BEGIN Supplied passage

There is no single, perfected version of a dialect of any language, just as what we think of as standard language can vary within itself as well. In other words, there are multiple Scots dialects within the umbrella of English dialects.

If Burns and other writers in dialect teach us anything about spoken language, it’s that it is subjective and fluid, different and constantly changing across all sorts of cultural boundaries. Those boundaries are not stark black dividers, but gray realms of overlapping traditions and identities. Whatever linguistic purists might say, certainly spoken language, along with written language in many ways, is a living, breathing, moving–and sometimes wild–thing.

Meter and rhythm.

Further evidence of Burns’s well-laid schemes emerges with a look at the rhythmic elements of the poem. The meter is set down regularly as iambic tetrameter paired with iambic dimeter, and the changes closely match the rhyme scheme shifts. Lines 1-3 and 5 follow tetrameter, with 4 iambs per line, and lines 4 and 6 use dimeter, with 2 iambs per line. An iamb is a set of two syllables, also known together as a metric foot, that begins with an unstressed syllable followed by a stressed syllable.

A simple illustration of an iambic foot is in the infinitive form of any one-syllable verb: to go, to breathe, to call, to jump, to know. We pronounce this pair of words with emphasis on the unique word in each pair: go, breathe, call, jump, and know. We don’t pronounce each set in the opposite manner, which would result in phrases with the sound of “TOO go,” “TOO breathe,” and so on, making the words sound strange, like the Roman garment “toga” or imaginary “tookle” for “to call” or “tune-o” for “to know.” Theoretically, one could create an iambic phrase solely out of infinitive verb phrases:

to WANT to KNOW, to WALK to YOU to SMILE  (iambic pentameter, five metric feet of syllable pairs, the first being unstressed, the second stressed)

END Supplied passage
BEGIN Extracted entries

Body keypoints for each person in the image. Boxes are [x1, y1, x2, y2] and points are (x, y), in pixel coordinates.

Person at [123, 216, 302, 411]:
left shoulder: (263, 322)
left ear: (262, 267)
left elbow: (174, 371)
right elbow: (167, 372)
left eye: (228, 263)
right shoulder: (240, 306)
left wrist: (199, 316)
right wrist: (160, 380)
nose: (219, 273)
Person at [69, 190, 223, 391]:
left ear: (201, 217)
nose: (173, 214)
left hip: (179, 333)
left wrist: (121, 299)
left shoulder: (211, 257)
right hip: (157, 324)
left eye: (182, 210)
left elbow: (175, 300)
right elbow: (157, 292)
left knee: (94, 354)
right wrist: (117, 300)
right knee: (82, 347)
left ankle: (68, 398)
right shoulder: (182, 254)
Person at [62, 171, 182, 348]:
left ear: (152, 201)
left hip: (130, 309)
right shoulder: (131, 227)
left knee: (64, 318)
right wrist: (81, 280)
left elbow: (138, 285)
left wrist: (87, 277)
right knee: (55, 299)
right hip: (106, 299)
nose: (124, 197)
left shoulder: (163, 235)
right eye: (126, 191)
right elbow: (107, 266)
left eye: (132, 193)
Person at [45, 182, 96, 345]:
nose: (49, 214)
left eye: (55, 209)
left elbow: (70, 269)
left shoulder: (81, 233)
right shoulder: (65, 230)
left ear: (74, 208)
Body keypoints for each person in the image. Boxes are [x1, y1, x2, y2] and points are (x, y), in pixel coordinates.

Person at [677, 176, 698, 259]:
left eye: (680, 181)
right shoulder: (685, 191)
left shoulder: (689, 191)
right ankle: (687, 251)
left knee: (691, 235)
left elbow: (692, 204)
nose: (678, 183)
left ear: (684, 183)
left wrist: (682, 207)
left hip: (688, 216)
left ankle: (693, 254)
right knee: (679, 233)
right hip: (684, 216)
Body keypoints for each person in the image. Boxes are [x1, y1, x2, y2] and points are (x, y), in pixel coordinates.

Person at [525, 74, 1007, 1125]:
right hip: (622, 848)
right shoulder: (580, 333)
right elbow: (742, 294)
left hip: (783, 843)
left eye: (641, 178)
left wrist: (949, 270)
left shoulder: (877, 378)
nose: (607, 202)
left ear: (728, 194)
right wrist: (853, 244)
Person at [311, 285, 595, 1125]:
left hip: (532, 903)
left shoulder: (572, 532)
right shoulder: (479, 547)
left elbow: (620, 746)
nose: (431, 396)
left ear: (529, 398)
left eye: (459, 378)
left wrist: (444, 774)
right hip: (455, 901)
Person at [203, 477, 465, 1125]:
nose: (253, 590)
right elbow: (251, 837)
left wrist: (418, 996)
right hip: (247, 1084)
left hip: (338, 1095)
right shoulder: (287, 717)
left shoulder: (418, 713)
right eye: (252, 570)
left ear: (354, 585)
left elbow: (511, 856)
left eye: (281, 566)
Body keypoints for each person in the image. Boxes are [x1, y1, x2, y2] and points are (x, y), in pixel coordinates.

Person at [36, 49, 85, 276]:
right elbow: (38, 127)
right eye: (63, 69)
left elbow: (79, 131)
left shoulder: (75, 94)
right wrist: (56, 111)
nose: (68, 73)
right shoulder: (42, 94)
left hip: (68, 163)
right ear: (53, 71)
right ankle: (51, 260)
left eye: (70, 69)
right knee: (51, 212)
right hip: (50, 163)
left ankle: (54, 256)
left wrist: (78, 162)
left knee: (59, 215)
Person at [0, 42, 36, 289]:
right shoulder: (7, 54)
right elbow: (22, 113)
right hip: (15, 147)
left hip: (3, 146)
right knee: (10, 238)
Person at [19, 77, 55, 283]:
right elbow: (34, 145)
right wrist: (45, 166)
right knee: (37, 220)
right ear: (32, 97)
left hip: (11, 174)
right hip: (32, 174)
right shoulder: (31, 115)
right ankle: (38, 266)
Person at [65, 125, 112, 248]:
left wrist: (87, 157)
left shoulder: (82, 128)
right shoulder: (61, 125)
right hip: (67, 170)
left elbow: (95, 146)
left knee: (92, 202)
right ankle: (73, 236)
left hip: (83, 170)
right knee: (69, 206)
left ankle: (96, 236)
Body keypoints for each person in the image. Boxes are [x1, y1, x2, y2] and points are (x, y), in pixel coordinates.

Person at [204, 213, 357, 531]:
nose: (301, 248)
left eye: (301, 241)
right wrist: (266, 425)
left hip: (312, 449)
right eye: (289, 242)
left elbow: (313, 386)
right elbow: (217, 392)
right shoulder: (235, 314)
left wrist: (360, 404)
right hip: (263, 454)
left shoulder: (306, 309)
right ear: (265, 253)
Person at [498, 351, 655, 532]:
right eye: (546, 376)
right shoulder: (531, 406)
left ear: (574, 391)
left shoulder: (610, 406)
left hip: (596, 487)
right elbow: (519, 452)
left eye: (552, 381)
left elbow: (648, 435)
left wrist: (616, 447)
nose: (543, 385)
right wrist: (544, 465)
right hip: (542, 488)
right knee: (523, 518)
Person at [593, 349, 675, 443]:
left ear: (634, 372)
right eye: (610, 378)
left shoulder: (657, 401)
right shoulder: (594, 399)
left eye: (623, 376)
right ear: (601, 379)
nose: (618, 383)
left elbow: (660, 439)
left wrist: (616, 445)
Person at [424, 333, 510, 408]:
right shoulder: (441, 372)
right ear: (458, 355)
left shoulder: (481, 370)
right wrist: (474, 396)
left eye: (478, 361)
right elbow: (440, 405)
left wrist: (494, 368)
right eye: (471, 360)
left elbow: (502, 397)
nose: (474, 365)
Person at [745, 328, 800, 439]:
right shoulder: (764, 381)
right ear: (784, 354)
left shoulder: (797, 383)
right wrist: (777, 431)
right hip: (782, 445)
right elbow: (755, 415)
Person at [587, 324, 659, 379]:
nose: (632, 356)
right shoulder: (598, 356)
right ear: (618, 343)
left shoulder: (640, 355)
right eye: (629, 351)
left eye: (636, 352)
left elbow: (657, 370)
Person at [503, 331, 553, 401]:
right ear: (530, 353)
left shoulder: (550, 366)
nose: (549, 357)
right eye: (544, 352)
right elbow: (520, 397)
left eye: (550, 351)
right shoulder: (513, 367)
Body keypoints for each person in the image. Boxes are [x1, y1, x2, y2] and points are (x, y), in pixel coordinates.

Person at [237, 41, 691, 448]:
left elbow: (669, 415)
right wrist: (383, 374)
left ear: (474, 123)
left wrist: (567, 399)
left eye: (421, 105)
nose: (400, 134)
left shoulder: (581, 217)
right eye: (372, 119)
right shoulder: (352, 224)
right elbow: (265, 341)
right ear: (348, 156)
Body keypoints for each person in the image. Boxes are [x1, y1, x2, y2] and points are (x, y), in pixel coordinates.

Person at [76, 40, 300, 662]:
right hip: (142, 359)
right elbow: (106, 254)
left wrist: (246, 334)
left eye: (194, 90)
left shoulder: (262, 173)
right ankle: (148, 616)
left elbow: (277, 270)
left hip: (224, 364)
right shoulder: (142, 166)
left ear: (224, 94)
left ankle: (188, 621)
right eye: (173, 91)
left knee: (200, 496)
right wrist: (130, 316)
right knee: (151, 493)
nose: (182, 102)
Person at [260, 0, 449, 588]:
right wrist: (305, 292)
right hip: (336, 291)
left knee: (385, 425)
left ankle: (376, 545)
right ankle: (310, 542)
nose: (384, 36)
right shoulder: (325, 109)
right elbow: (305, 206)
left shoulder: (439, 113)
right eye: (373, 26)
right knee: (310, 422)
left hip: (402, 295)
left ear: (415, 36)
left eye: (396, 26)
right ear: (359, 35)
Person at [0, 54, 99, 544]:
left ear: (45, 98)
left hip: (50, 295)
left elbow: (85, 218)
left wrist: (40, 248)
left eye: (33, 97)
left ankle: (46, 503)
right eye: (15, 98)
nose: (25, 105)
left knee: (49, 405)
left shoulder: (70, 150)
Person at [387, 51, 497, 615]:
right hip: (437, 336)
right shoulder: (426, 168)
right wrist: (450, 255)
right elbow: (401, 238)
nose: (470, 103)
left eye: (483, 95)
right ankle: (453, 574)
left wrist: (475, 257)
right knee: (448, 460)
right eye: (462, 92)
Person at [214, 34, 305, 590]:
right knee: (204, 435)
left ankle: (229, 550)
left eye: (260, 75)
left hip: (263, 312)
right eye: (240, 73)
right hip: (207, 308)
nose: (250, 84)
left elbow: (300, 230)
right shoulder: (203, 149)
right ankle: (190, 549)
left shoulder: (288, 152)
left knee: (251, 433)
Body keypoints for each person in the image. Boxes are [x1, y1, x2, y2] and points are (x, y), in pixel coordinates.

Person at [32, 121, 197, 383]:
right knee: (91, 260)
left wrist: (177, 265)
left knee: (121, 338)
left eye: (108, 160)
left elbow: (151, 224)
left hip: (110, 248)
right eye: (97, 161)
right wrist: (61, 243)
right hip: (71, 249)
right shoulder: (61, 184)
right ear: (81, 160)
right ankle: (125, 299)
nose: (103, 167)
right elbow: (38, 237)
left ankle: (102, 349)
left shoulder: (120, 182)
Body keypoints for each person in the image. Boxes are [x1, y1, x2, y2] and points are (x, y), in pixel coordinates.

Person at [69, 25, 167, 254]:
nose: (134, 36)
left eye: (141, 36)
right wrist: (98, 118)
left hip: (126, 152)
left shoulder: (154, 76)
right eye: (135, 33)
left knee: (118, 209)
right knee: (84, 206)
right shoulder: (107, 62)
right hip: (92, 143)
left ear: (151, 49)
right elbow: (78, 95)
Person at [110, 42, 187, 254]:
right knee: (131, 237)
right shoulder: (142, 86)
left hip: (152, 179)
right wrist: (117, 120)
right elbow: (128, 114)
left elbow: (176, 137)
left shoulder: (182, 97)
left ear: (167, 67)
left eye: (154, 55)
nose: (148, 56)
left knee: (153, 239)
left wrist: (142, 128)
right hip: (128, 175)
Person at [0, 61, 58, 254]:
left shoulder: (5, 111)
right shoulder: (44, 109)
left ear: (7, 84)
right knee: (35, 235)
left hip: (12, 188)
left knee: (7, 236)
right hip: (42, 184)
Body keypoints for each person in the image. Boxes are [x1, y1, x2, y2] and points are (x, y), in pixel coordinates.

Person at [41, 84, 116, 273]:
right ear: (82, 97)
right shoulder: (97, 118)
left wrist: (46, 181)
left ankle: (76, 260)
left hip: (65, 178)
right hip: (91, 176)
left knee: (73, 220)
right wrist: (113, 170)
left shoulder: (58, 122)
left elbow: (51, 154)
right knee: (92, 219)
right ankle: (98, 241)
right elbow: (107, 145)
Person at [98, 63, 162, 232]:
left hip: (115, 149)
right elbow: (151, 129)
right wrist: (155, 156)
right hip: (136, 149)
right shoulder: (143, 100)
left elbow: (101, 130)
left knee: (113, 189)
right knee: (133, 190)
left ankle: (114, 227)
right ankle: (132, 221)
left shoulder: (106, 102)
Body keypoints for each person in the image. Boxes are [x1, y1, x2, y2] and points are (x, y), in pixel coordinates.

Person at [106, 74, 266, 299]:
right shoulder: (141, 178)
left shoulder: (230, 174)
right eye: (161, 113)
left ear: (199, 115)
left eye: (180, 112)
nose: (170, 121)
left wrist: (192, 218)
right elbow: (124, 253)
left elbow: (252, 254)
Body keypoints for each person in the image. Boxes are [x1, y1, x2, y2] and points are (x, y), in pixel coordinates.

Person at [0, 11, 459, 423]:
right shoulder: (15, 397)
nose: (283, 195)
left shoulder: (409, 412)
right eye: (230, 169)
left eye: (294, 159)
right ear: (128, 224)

END Extracted entries

● **Explore the material**:
A: In the passage on Burns and dialect, which lines of the poem are written in dimeter?
B: Continue the passage on Burns's meter and rhythm from its last line.

● **Answers by item**:
A: Lines 4 and 6, each with two iambs.

B:
where the capitalized words signify landing on them more heavily than on the word “to.”

Often, then, the stressed half of the metric foot (in these cases, the iamb) is where the more important words, and natural stresses in multi-syllabic words, arise. Another iambic pentameter line:

And if I fail to call, you’ll know I’ve left. The words if, fail, call, know, left make the central message.

The unstressed half of an iambic line is where the connecting words, less important words, and natural lack of stresses in multi-syllabic words would be.

And if I fail to call, you’ll know I’ve left. The words And, I, to, you’ll, I’ve are links and pronouns.

The unique feature of the iambic lines in “To a Mouse” is their often ending with a weak final syllable after the recognizable pattern of four or two iambs. Stanzas 1, 2, 4, and 6 contain this feature, ending on words like “beastie,” “startle,” “ruin,” and “dribble”–all words with a strong first syllable. There are exceptions even in these stanzas, with lines 4 and 6 in stanza 4 ending in “green” and “keen,” for instance, with stressed final syllables.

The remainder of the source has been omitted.